### Exercices à réaliser
[1] Résumez en deux phrases le passage sur le franc CFA.
[2] Prolongez, s'il vous plaît, le passage sur le franc CFA à partir de sa dernière phrase.

### Extrait cité
= = =

Il est économiste et a une vision de la zone franc qui tranche avec celle des pro-franc CFA. Lui, c’est Nicolas Agbohou, économiste ivoirien et grand pourfendeur du système monétaire au sein de la zone franc qui appauvrit les Africains et les conduit inexorablement vers le sous-développement. Il montre qu’une monnaie forte comme le franc CFA dessert les populations de la région. Ci-dessous une transcription d’une de ses sorties sur Afriquemédia.

Le principe de la fixité de la monnaie. Lorsqu’on dispose d’un euro, le change donne toujours et toujours 655,957 FCFA. Ce qui ne change pas et on veut faire comprendre aux utilisateurs que c’est une bonne chose. Mais derrière, il y a un élément destructeur. Le principe de la fixité veut dire que les pays concernés sont dépouillés de l’arme monétaire. Normalement, lorsqu’un pays voit son économie évoluer dans un sens ou dans un autre, il peut à tout moment dévaluer ou réévaluer sa monnaie pour se protéger et avoir ses intérêts couverts. L’exemple frappant est celui des États-Unis qui, après le 11 septembre 2001, a fait baisser la valeur de son dollar, ce qui a placé l’euro au-dessus du dollar. Conséquence, les produits français et européens ne sont plus compétitifs, parc que devenus trop chers, bien que le marché américain soit ouvert. Par contre, les Américains pouvaient écouler leurs produits sur le sol européen. Voilà en quoi consiste l’outil monétaire. Par contre avec les pays de la zone franc, cet outil n’existe pas, la parité étant fixe par rapport à l’euro. Mieux, sur le marché de change où il est question de monnaie, règne la loi de l’offre et de la demande. Ce qui veut dire que si l’offre de franc CFA sur le marché est supérieure à sa demande, son coût devrait baisser. En d’autres termes, un euro ne correspondrait plus à 655,957 FCFA, mais à beaucoup plus. Du coup, c’est la France qui gère.

= = =

### Section des données
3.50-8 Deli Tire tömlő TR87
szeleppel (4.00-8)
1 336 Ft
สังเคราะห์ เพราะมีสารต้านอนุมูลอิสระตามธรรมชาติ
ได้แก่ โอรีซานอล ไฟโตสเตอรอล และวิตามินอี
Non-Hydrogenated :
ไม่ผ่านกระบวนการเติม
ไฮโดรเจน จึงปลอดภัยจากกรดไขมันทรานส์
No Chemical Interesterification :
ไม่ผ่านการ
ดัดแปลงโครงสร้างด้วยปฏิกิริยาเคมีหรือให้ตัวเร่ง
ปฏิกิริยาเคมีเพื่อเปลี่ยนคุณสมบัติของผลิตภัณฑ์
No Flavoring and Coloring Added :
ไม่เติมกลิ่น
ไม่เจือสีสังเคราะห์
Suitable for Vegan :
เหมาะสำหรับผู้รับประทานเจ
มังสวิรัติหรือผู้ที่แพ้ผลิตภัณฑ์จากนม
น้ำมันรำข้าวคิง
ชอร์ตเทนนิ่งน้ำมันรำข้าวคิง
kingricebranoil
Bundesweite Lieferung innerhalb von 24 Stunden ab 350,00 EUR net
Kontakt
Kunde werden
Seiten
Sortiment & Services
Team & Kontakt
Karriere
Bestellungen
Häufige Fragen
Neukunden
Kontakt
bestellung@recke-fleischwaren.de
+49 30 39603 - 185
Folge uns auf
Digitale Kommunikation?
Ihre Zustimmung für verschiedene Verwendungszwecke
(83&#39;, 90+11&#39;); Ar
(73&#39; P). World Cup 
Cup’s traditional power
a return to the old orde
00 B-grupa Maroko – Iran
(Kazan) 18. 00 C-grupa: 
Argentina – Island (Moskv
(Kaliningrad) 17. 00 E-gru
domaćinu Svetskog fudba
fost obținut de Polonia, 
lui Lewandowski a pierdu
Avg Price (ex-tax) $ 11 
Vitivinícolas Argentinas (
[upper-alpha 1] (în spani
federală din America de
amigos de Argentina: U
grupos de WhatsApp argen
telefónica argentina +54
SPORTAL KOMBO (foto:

= = =

### Réponses par exercice
[1] Le passage présente Nicolas Agbohou, économiste ivoirien pour qui le système monétaire de la zone franc appauvrit les Africains et pour qui une monnaie forte comme le franc CFA dessert les populations de la région. Dans la transcription, il affirme que la parité fixe avec l'euro, à 655,957 FCFA pour un euro, prive ces pays de l'arme monétaire, que les États-Unis ont au contraire utilisée en faisant baisser le dollar après le 11 septembre 2001, et il conclut que c'est la France qui gère.

[2]
Pour acquérir le franc CFA auprès du trésor français, les pays africains doivent donner en contrepartie des devises. La France puise alors dans les comptes d’opérations des milliards en devises pour faire remonter la demande de franc CFA. Ce qu’on appelle soutenir la monnaie. Les Africains passent plus de temps à gaspiller leurs devises pour soutenir le franc CFA que pour importer les biens d’équipements dont ils ont besoin. C’est la réalité. Le franc CFA étant surévalué, parce qu’arrimé à l’euro, les produits africains deviennent trop chers à payer, donc non compétitifs. Et quand on importe plus qu’on exporte de produits, il se dégage un déficit de la balance des payements. Or, une des conséquences logiques des déficits structurels de la balance des payements est la DÉVALUATION ! Ce qui veut dire –et les Européens le savent, au cas où les Africains sont en train de dormir- qu’il y a une programmation scientifique d’une série de dévaluations du franc CFA, lesquelles dévaluations seront favorables aux Européens.

A supposer qu’un milliard d’euro soit l’équivalent de 656 milliards FCFA en arrondissant, et qui permet d’acquérir 1,312 million de tonnes de café acheté à 500 FCFA le kilo, suite à une dévaluation, et en considérant que désormais, un euro vaut 1000 FCFA et non plus 656 FCFA, le même milliard d’euros donnera désormais 1000 milliards FCFA ; montant qui permettra d’acheter, non plus 1,312 million, mais 2 millions de tonnes de café à raison de 500 FCFA le kilo. Bien sûr après dévaluation. Du coup, la différence entre 2 millions de tonnes et 1,312 million de tonnes donne 688.000 tonnes de café pris gratuitement par jeu monétaire sur le dos des Africains. Et ceci est utile à l’Europe pour reconstruire les pays pauvres de l’Est qui intègrent l’Europe occidentale. Et pendant ce temps, les Africains sont toujours là dans la misère.

Un des inconvénients est la rigueur budgétaire imposée par les Européens aux pays africains de la zone CFA. Le budget se compose de recettes et de dépenses, et l’existence des comptes d’opérations, lesquels sont alimentés de façon prioritaire, tue les économies. Mais on tente de faire comprendre aux pays de la zone franc que c’est ainsi qu’ils vont se développer. L’utilisation du franc CFA est accompagnée d’une rigueur monétaire et budgétaire.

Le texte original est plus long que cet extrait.